§ Brano:

# # # # # # #

23/12/2012
Francesco "Ciccio" Graziani con Paolo "Pupi" Pulici ai tempi del Torino.
Qualche giorno fa, con discrezione, ha festeggiato i 60 anni Francesco Graziani, campione del mondo
nel 1982, trascinatore dell’ultimo scudetto del Torino e gregario nella Roma
vicecampione d’Europa. Oggi si occupa di ragazzini, in estate aveva fatto tappa
in Sardegna, al Colonna Beach di Golfo Aranci, con la scuola calcio, per la
seconda stagione con Valtur.
“L’anno
scorso", racconta Ciccio, "ero stato in Grecia, poi a Simeri-Crichi, in
Calabria, e ad Agadir, in Marocco. A luglio una tappa a Yydra, in Grecia. In
Gallura ho seguito 25 bambini fra i 5 e i 12 anni, per un’ora al giorno anche
una ventina fra i 12 e i 20, per addestramento tecnico, in collaborazione con
lo staff”.

# # # # # # #

Voci di dati salvate:
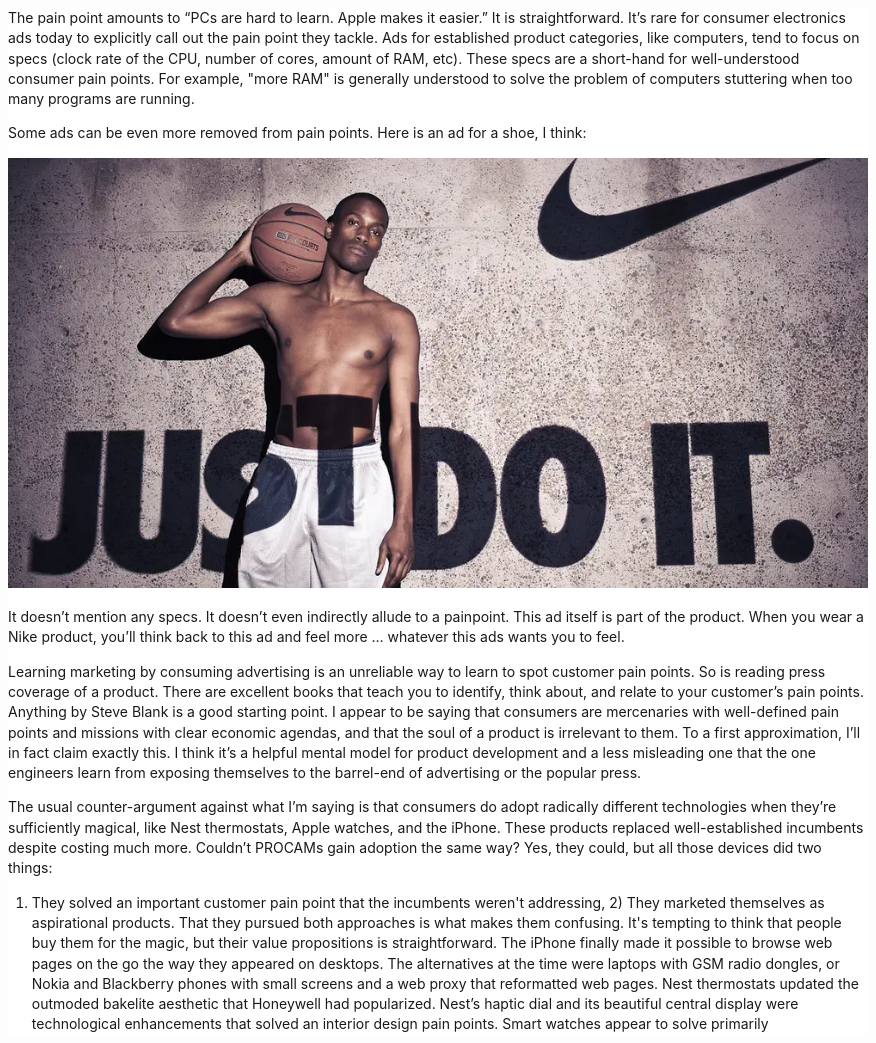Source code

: The pain point amounts to “PCs are hard to learn. Apple makes it easier.” It is
straightforward. It’s rare for consumer electronics ads today to explicitly
call out the pain point they tackle. Ads for established product categories,
like computers, tend to focus on specs (clock rate of the CPU, number of cores,
amount of RAM, etc).  These specs are a short-hand for well-understood consumer pain
points. For example, "more RAM" is generally understood to solve the problem of
computers stuttering when too many programs are running.

Some ads can be even more removed from pain points. Here is an ad for a shoe, I
think:

![A Nike Just Do It ad. We see the top half of A shirtless man holding a basketball awkwardly on his shoulder, a neutral expression on his face.](nike.png)

It doesn’t mention any specs. It doesn’t even indirectly allude to a painpoint.
This ad itself is part of the product. When you wear a Nike product, you’ll
think back to this ad and feel more … whatever this ads wants you to feel.

Learning marketing by consuming advertising is an unreliable way to learn to
spot customer pain points. So is reading press coverage of a product. There are
excellent books that teach you to identify, think about, and relate to your
customer’s pain points. Anything by Steve Blank is a good starting point.  I
appear to be saying that consumers are mercenaries with well-defined pain
points and missions with clear economic agendas, and that the soul of a product
is irrelevant to them. To a first approximation, I’ll in fact claim exactly
this. I think it’s a helpful mental model for product development and a less
misleading one that the one engineers learn from exposing themselves to the
barrel-end of advertising or the popular press.

The usual counter-argument against what I’m saying is that consumers do adopt
radically different technologies when they’re sufficiently magical, like Nest
thermostats, Apple watches, and the iPhone. These products replaced
well-established incumbents despite costing much more. Couldn’t PROCAMs gain
adoption the same way? Yes, they could, but all those devices did two things:
1)  They solved an important customer pain point that the incumbents weren't
addressing, 2) They marketed themselves as aspirational products.  That they
pursued both approaches is what makes them confusing. It's tempting to think
that people buy them for the magic, but their value propositions is
straightforward.  The iPhone finally made it possible to browse web pages on
the go the way they appeared on desktops. The alternatives at the time were
laptops with GSM radio dongles, or Nokia and Blackberry phones with small
screens and a web proxy that reformatted web pages.  Nest thermostats updated
the outmoded bakelite aesthetic that Honeywell had popularized. Nest’s haptic
dial and its beautiful central display were technological enhancements that
solved an interior design pain points. Smart watches appear to solve primarily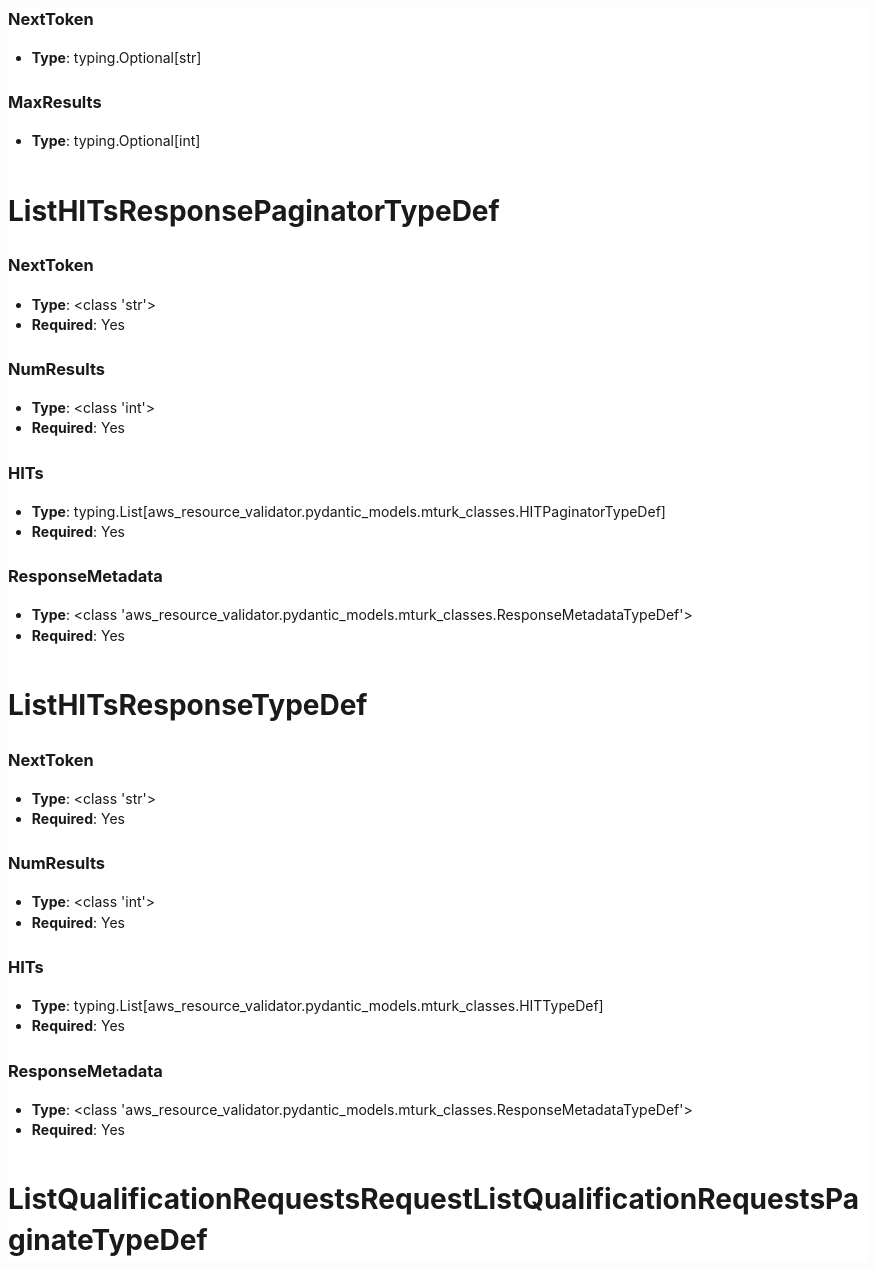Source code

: ### NextToken
- **Type**: typing.Optional[str]

### MaxResults
- **Type**: typing.Optional[int]


# ListHITsResponsePaginatorTypeDef

### NextToken
- **Type**: <class 'str'>
- **Required**: Yes

### NumResults
- **Type**: <class 'int'>
- **Required**: Yes

### HITs
- **Type**: typing.List[aws_resource_validator.pydantic_models.mturk_classes.HITPaginatorTypeDef]
- **Required**: Yes

### ResponseMetadata
- **Type**: <class 'aws_resource_validator.pydantic_models.mturk_classes.ResponseMetadataTypeDef'>
- **Required**: Yes


# ListHITsResponseTypeDef

### NextToken
- **Type**: <class 'str'>
- **Required**: Yes

### NumResults
- **Type**: <class 'int'>
- **Required**: Yes

### HITs
- **Type**: typing.List[aws_resource_validator.pydantic_models.mturk_classes.HITTypeDef]
- **Required**: Yes

### ResponseMetadata
- **Type**: <class 'aws_resource_validator.pydantic_models.mturk_classes.ResponseMetadataTypeDef'>
- **Required**: Yes


# ListQualificationRequestsRequestListQualificationRequestsPaginateTypeDef
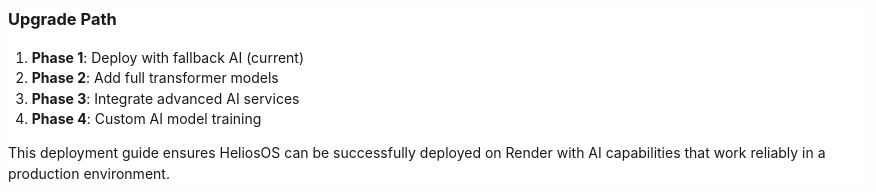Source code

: ### Upgrade Path

1. **Phase 1**: Deploy with fallback AI (current)
2. **Phase 2**: Add full transformer models
3. **Phase 3**: Integrate advanced AI services
4. **Phase 4**: Custom AI model training

This deployment guide ensures HeliosOS can be successfully deployed on Render with AI capabilities that work reliably in a production environment.

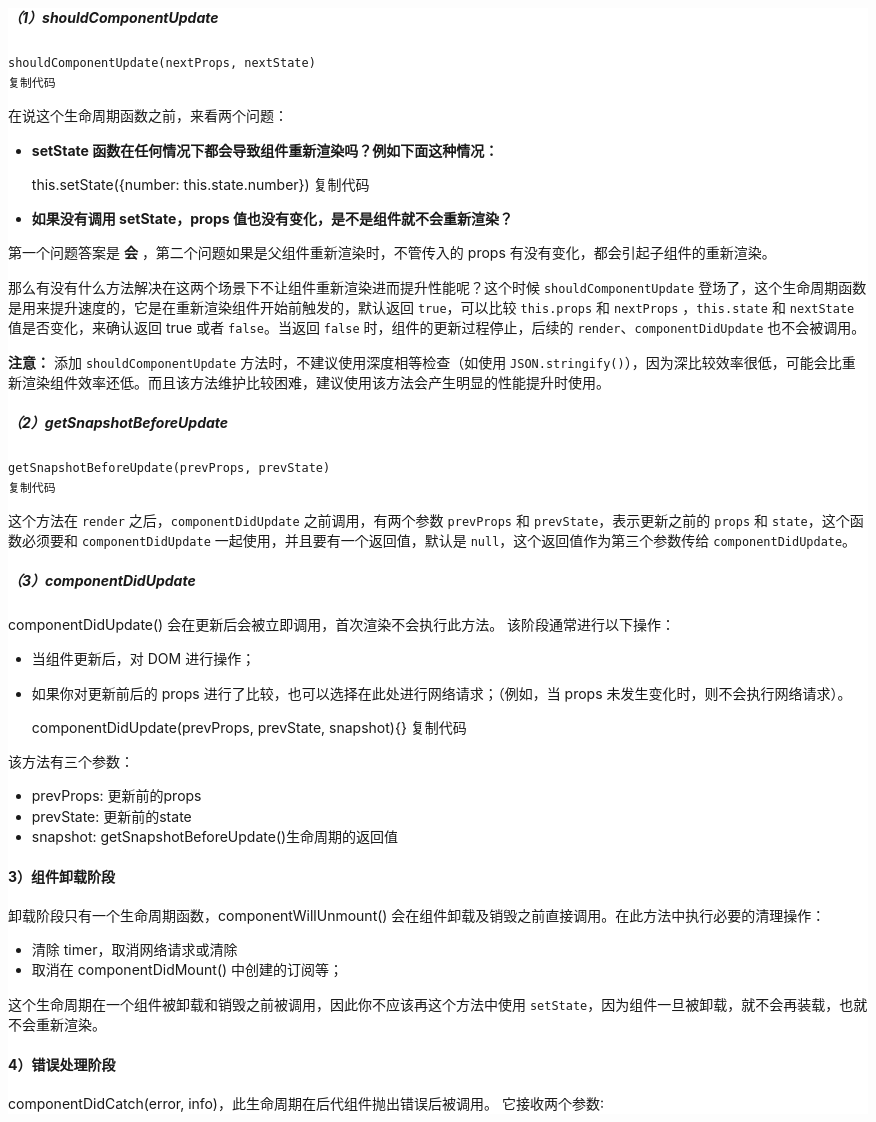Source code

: ##### （1）shouldComponentUpdate

    shouldComponentUpdate(nextProps, nextState)
    复制代码

在说这个生命周期函数之前，来看两个问题：

*   **setState 函数在任何情况下都会导致组件重新渲染吗？例如下面这种情况：**

    this.setState({number: this.state.number})
    复制代码

*   **如果没有调用 setState，props 值也没有变化，是不是组件就不会重新渲染？**

第一个问题答案是 **会** ，第二个问题如果是父组件重新渲染时，不管传入的 props 有没有变化，都会引起子组件的重新渲染。

那么有没有什么方法解决在这两个场景下不让组件重新渲染进而提升性能呢？这个时候 `shouldComponentUpdate` 登场了，这个生命周期函数是用来提升速度的，它是在重新渲染组件开始前触发的，默认返回 `true`，可以比较 `this.props` 和 `nextProps` ，`this.state` 和 `nextState` 值是否变化，来确认返回 true 或者 `false`。当返回 `false` 时，组件的更新过程停止，后续的 `render`、`componentDidUpdate` 也不会被调用。

**注意：** 添加 `shouldComponentUpdate` 方法时，不建议使用深度相等检查（如使用 `JSON.stringify()`），因为深比较效率很低，可能会比重新渲染组件效率还低。而且该方法维护比较困难，建议使用该方法会产生明显的性能提升时使用。

##### （2）getSnapshotBeforeUpdate

    getSnapshotBeforeUpdate(prevProps, prevState)
    复制代码

这个方法在 `render` 之后，`componentDidUpdate` 之前调用，有两个参数 `prevProps` 和 `prevState`，表示更新之前的 `props` 和 `state`，这个函数必须要和 `componentDidUpdate` 一起使用，并且要有一个返回值，默认是 `null`，这个返回值作为第三个参数传给 `componentDidUpdate`。

##### （3）componentDidUpdate

componentDidUpdate() 会在更新后会被立即调用，首次渲染不会执行此方法。 该阶段通常进行以下操作：

*   当组件更新后，对 DOM 进行操作；
*   如果你对更新前后的 props 进行了比较，也可以选择在此处进行网络请求；（例如，当 props 未发生变化时，则不会执行网络请求）。

    componentDidUpdate(prevProps, prevState, snapshot){}
    复制代码

该方法有三个参数：

*   prevProps: 更新前的props
*   prevState: 更新前的state
*   snapshot: getSnapshotBeforeUpdate()生命周期的返回值

#### 3）组件卸载阶段

卸载阶段只有一个生命周期函数，componentWillUnmount() 会在组件卸载及销毁之前直接调用。在此方法中执行必要的清理操作：

*   清除 timer，取消网络请求或清除
*   取消在 componentDidMount() 中创建的订阅等；

这个生命周期在一个组件被卸载和销毁之前被调用，因此你不应该再这个方法中使用 `setState`，因为组件一旦被卸载，就不会再装载，也就不会重新渲染。

#### 4）错误处理阶段

componentDidCatch(error, info)，此生命周期在后代组件抛出错误后被调用。 它接收两个参数∶
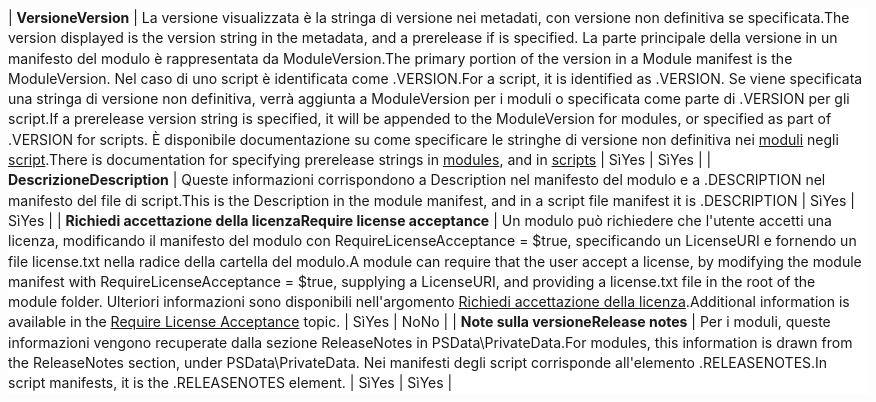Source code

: | <span data-ttu-id="019c4-119">**Versione**</span><span class="sxs-lookup"><span data-stu-id="019c4-119">**Version**</span></span> | <span data-ttu-id="019c4-120">La versione visualizzata è la stringa di versione nei metadati, con versione non definitiva se specificata.</span><span class="sxs-lookup"><span data-stu-id="019c4-120">The version displayed is the version string in the metadata, and a prerelease if is specified.</span></span> <span data-ttu-id="019c4-121">La parte principale della versione in un manifesto del modulo è rappresentata da ModuleVersion.</span><span class="sxs-lookup"><span data-stu-id="019c4-121">The primary portion of the version in a Module manifest is the ModuleVersion.</span></span> <span data-ttu-id="019c4-122">Nel caso di uno script è identificata come .VERSION.</span><span class="sxs-lookup"><span data-stu-id="019c4-122">For a script, it is identified as .VERSION.</span></span> <span data-ttu-id="019c4-123">Se viene specificata una stringa di versione non definitiva, verrà aggiunta a ModuleVersion per i moduli o specificata come parte di .VERSION per gli script.</span><span class="sxs-lookup"><span data-stu-id="019c4-123">If a prerelease version string is specified, it will be appended to the ModuleVersion for modules, or specified as part of .VERSION for scripts.</span></span> <span data-ttu-id="019c4-124">È disponibile documentazione su come specificare le stringhe di versione non definitiva nei [moduli](https://docs.microsoft.com/en-us/powershell/gallery/psget/module/prereleasemodule) negli [script](https://docs.microsoft.com/en-us/powershell/gallery/psget/script/prereleasescript).</span><span class="sxs-lookup"><span data-stu-id="019c4-124">There is documentation for specifying prerelease strings in [modules](https://docs.microsoft.com/en-us/powershell/gallery/psget/module/prereleasemodule), and in [scripts](https://docs.microsoft.com/en-us/powershell/gallery/psget/script/prereleasescript)</span></span> | <span data-ttu-id="019c4-125">Sì</span><span class="sxs-lookup"><span data-stu-id="019c4-125">Yes</span></span> | <span data-ttu-id="019c4-126">Sì</span><span class="sxs-lookup"><span data-stu-id="019c4-126">Yes</span></span> |
| <span data-ttu-id="019c4-127">**Descrizione**</span><span class="sxs-lookup"><span data-stu-id="019c4-127">**Description**</span></span> | <span data-ttu-id="019c4-128">Queste informazioni corrispondono a Description nel manifesto del modulo e a .DESCRIPTION nel manifesto del file di script.</span><span class="sxs-lookup"><span data-stu-id="019c4-128">This is the Description in the module manifest, and in a script file manifest it is .DESCRIPTION</span></span> | <span data-ttu-id="019c4-129">Sì</span><span class="sxs-lookup"><span data-stu-id="019c4-129">Yes</span></span> | <span data-ttu-id="019c4-130">Sì</span><span class="sxs-lookup"><span data-stu-id="019c4-130">Yes</span></span> |
| <span data-ttu-id="019c4-131">**Richiedi accettazione della licenza**</span><span class="sxs-lookup"><span data-stu-id="019c4-131">**Require license acceptance**</span></span> | <span data-ttu-id="019c4-132">Un modulo può richiedere che l'utente accetti una licenza, modificando il manifesto del modulo con RequireLicenseAcceptance = $true, specificando un LicenseURI e fornendo un file license.txt nella radice della cartella del modulo.</span><span class="sxs-lookup"><span data-stu-id="019c4-132">A module can require that the user accept a license, by modifying the module manifest with RequireLicenseAcceptance = $true, supplying a LicenseURI, and providing a license.txt file in the root of the module folder.</span></span> <span data-ttu-id="019c4-133">Ulteriori informazioni sono disponibili nell'argomento [Richiedi accettazione della licenza](https://docs.microsoft.com/en-us/powershell/gallery/psgallery/psgallery_requires_license_acceptance).</span><span class="sxs-lookup"><span data-stu-id="019c4-133">Additional information is available in the [Require License Acceptance](https://docs.microsoft.com/en-us/powershell/gallery/psgallery/psgallery_requires_license_acceptance) topic.</span></span> | <span data-ttu-id="019c4-134">Sì</span><span class="sxs-lookup"><span data-stu-id="019c4-134">Yes</span></span> | <span data-ttu-id="019c4-135">No</span><span class="sxs-lookup"><span data-stu-id="019c4-135">No</span></span> |
| <span data-ttu-id="019c4-136">**Note sulla versione**</span><span class="sxs-lookup"><span data-stu-id="019c4-136">**Release notes**</span></span> | <span data-ttu-id="019c4-137">Per i moduli, queste informazioni vengono recuperate dalla sezione ReleaseNotes in PSData\PrivateData.</span><span class="sxs-lookup"><span data-stu-id="019c4-137">For modules, this information is drawn from the ReleaseNotes section, under PSData\PrivateData.</span></span> <span data-ttu-id="019c4-138">Nei manifesti degli script corrisponde all'elemento .RELEASENOTES.</span><span class="sxs-lookup"><span data-stu-id="019c4-138">In script manifests, it is the .RELEASENOTES element.</span></span> | <span data-ttu-id="019c4-139">Sì</span><span class="sxs-lookup"><span data-stu-id="019c4-139">Yes</span></span> | <span data-ttu-id="019c4-140">Sì</span><span class="sxs-lookup"><span data-stu-id="019c4-140">Yes</span></span> |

# # # # # # #

§ Istruzioni:
• a. Ricopia il brano su Graziani mettendo "giovani" al posto di "ragazzini": parti dalle parole "Qualche giorno fa, con" e fermati dopo "stagione con Valtur.".
• b. Nel brano su Graziani, elenca tutti i nomi di luoghi che compaiono nella frase che comincia con "ero stato in Grecia".
• c. Rispondi a queste domande sul brano:
(i) Quanti anni ha festeggiato Francesco Graziani?
(ii) In che anno è diventato campione del mondo?
(iii) Quanti bambini ha seguito in Gallura, e di che età?
Per rispondere basati soltanto sul brano.

§ Soluzioni:
• a.
Qualche giorno fa, con discrezione, ha festeggiato i 60 anni Francesco Graziani, campione del mondo
nel 1982, trascinatore dell’ultimo scudetto del Torino e gregario nella Roma
vicecampione d’Europa. Oggi si occupa di giovani, in estate aveva fatto tappa
in Sardegna, al Colonna Beach di Golfo Aranci, con la scuola calcio, per la
seconda stagione con Valtur.

• b. Grecia, Simeri-Crichi, Calabria, Agadir, Marocco

• c.
(i) 60 anni.
(ii) Nel 1982.
(iii) 25 bambini, fra i 5 e i 12 anni.